Apesar de ser menos grave, a Ómicron está a causar hospitalizações, a maioria entre pessoas não vacinadas, e mortes.

"Mesmo os casos menos graves estão a inundar as unidades de saúde", alertou. “As próximas semanas vão continuar a ser críticas para os profissionais e sistemas de saúde".

"Peço a todos que façam o melhor para reduzir o risco de infeção, para que possam ajudar a aliviar a pressão dos sistemas" de saúde, apelou o dirigente da OMS, enfatizando que a vacinação "é a chave para proteger os hospitais de ficarem sobrecarregados", porque continua eficaz a prevenir a doença grave e a morte.

Segundo a OMS, na semana passada foram reportados mais de 18 milhões de novos casos de infeção no mundo. O número de mortes por covid-19 "manteve-se estável".

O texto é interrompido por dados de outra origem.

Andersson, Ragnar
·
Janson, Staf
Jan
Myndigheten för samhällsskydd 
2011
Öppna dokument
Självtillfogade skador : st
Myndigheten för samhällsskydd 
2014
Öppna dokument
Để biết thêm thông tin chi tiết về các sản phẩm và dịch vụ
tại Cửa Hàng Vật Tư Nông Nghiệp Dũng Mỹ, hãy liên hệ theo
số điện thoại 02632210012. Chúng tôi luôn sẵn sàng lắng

“Desde 6 de dezembro, tem-se verificado um elevado crescimento na proporção de casos prováveis da variante Ómicron, tendo atingido uma proporção estimada máxima (93%) entre os dias 7-9 de janeiro”, refere o relatório do INSA sobre a diversidade genética do SARS-CoV-2, que provoca a covid-19.

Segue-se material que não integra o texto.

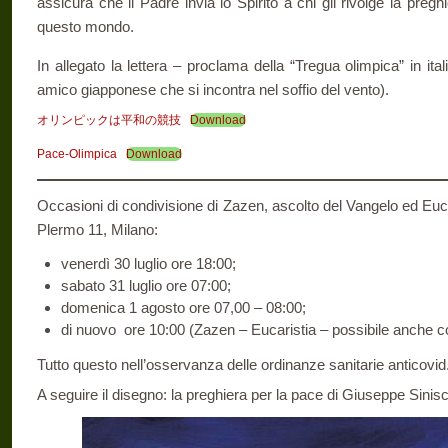
assicura che il Padre invia lo Spirito a chi gli rivolge la preghi
questo mondo.
In allegato la lettera – proclama della “Tregua olimpica” in i
amico giapponese che si incontra nel soffio del vento).
オリンピックは平和の競技
Download
Pace-Olimpica
Download
Occasioni di condivisione di Zazen, ascolto del Vangelo ed Eucar
Plermo 11, Milano:
venerdì 30 luglio ore 18:00;
sabato 31 luglio ore 07:00;
domenica 1 agosto ore 07,00 – 08:00;
di nuovo ore 10:00 (Zazen – Eucaristia – possibile anche c
Tutto questo nell’osservanza delle ordinanze sanitarie anticovid
A seguire il disegno: la preghiera per la pace di Giuseppe Sinisc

Segundo o Instituto Ricardo Jorge, aquando da identificação da Ómicron (BA.1) em meados de novembro de 2021, foi detetada uma outra linhagem (BA.2) com várias características genéticas semelhantes entre si e que apresentam um “excesso” de mutações na proteína `spike´, muitas delas partilhadas.

De acordo com o Instituto, a linhagem BA.2 já foi detetada em vários países, destacando-se a sua crescente proporção entre as sequências genómicas reportadas recentemente pelo Reino Unido e Dinamarca. Os "ensaios preliminares revelaram perfis mutacionais compatíveis com a linhagem BA.2, sugerindo que o decréscimo na proporção de amostras positivas SGTF poderá dever-se, pelo menos parcialmente, a um aumento de circulação desta linhagem em Portugal”, avança o Instituto.